• WHAT YOU HAVE TO DO: Could you return the data that follows exactly, minus the images?

• COLLECTED MATERIAL:
Content starts

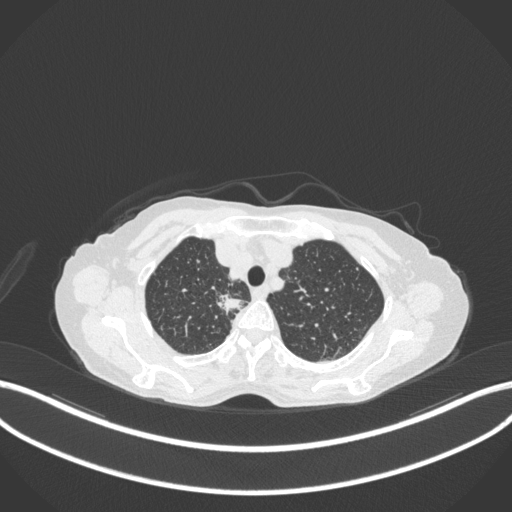
Chest CT, one axial slice. Position 309 of 363 along the scan axis. Reconstruction kernel B31f. 120 kVp. Lung window (W 1500 / L -600 HU). 1 mm slice thickness. 512 × 512 image matrix. Female patient, age 75 years. Case-level facts recorded for this patient, not image findings: clinical TNM (as recorded): T1c N1 M1.
Outlined on this slice (rectangle marked by the reading radiologist):
- lung tumour (recorded histology: adenocarcinoma): bounding box (x1, y1, x2, y2) in pixels: (215, 289, 249, 314)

Content ends

• WRITTEN RESPONSE:
Chest CT, one axial slice. Position 309 of 363 along the scan axis. Reconstruction kernel B31f. 120 kVp. Lung window (W 1500 / L -600 HU). 1 mm slice thickness. 512 × 512 image matrix. Female patient, age 75 years. Case-level facts recorded for this patient, not image findings: clinical TNM (as recorded): T1c N1 M1.
Outlined on this slice (rectangle marked by the reading radiologist):
- lung tumour (recorded histology: adenocarcinoma): bounding box (x1, y1, x2, y2) in pixels: (215, 289, 249, 314)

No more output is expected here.